Last but not least, Rimini Editions livre le formidable documentaire Rochefort en baskets, réalisé par Alain Teulere en 2015, soit deux ans avant la mort du comédien. Ce dernier reçoit l’équipe chez lui, sur l’île de Porquerolles, au mois d’août. Arborant de belles bretelles violettes et des baskets jaune-citron, Jean Rochefort passe en revue sa très longue carrière et sa vie durant un peu plus d’une heure. Quelques extraits de films, beaucoup de photographies, divers témoignages aussi de proches et d’amis (Guillaume Canet, Jacques Perrin, Sandrine Kiberlain, Edouard Baer, Philippe Le Guay, Patrice Leconte…) s’entrecroisent dans ce film où « la plus célèbre moustache du cinéma français » revient sur ses rencontres déterminantes, sur sa bande de potes (Bebel est évidemment très largement évoqué), sur ses écrivains préférés (il parle de Céline, de John Fante, de Cervantès), ou tour à tour de Johnny Depp, de Pierre Schoendoerffer, d’Un éléphant ça trompe énormément (« je devenais alors le représentant du français aisé des années 1970 »), des chevaux aussi bien sûr, de Fernand Raynaud, de Lost in La Mancha (« Je crois qu’on aurait fait un mauvais film… »)…Un vrai trésor pour les cinéphiles.
L’Image et le son
Les Grands Ducs a subi un joli lifting et Rimini Editions peut être fier de présenter ce master HD restauré. Le grain argentique est fin, organique, excellemment géré, élégant et participe à la beauté de la photographie signée Eduardo Serra (Le Mari de la coiffeuse, Tango, Le Parfum d’Yvonne, Marche à l’ombre). Les couleurs sont éclatantes, les noirs denses, la propreté remarquable, le piqué acéré, le relief omniprésent, les détails souvent aiguisés, les matières palpables, la stabilité indéniable. Le Blu-ray est au format 1080p.

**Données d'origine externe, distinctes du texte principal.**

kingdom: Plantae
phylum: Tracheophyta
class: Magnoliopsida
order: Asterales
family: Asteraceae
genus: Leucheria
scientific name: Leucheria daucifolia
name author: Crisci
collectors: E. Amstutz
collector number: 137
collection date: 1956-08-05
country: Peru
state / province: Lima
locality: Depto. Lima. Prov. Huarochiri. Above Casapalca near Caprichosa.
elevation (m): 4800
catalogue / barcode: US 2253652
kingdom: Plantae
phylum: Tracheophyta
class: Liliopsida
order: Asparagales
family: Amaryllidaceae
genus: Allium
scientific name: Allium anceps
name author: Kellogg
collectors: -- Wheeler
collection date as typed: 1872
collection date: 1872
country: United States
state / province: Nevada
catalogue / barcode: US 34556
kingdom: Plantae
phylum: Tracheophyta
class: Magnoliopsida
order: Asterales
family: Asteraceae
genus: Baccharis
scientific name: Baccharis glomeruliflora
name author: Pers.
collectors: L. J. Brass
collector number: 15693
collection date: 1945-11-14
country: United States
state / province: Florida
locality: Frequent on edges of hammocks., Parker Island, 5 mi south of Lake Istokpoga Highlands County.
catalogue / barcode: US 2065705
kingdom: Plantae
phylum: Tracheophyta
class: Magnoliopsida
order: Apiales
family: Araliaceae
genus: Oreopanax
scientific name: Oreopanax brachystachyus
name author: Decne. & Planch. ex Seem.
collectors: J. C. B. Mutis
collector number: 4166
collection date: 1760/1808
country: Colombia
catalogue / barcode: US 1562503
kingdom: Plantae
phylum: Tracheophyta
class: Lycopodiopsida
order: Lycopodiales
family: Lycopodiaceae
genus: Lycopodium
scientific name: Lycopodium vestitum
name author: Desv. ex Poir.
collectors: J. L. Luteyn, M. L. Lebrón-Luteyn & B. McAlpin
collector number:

La piste française DTS-HD Master Audio Mono 2.0 est plutôt percutante. Aucun souffle n’est à déplorer, ni aucune saturation dans les aigus. Les dialogues sont vifs, toujours bien détachés, la musique est délivrée avec une belle ampleur. L’ensemble est aéré, fluide et dynamique. En revanche, notons l’absence de sous-titres français destinés au public sourd et malentendant.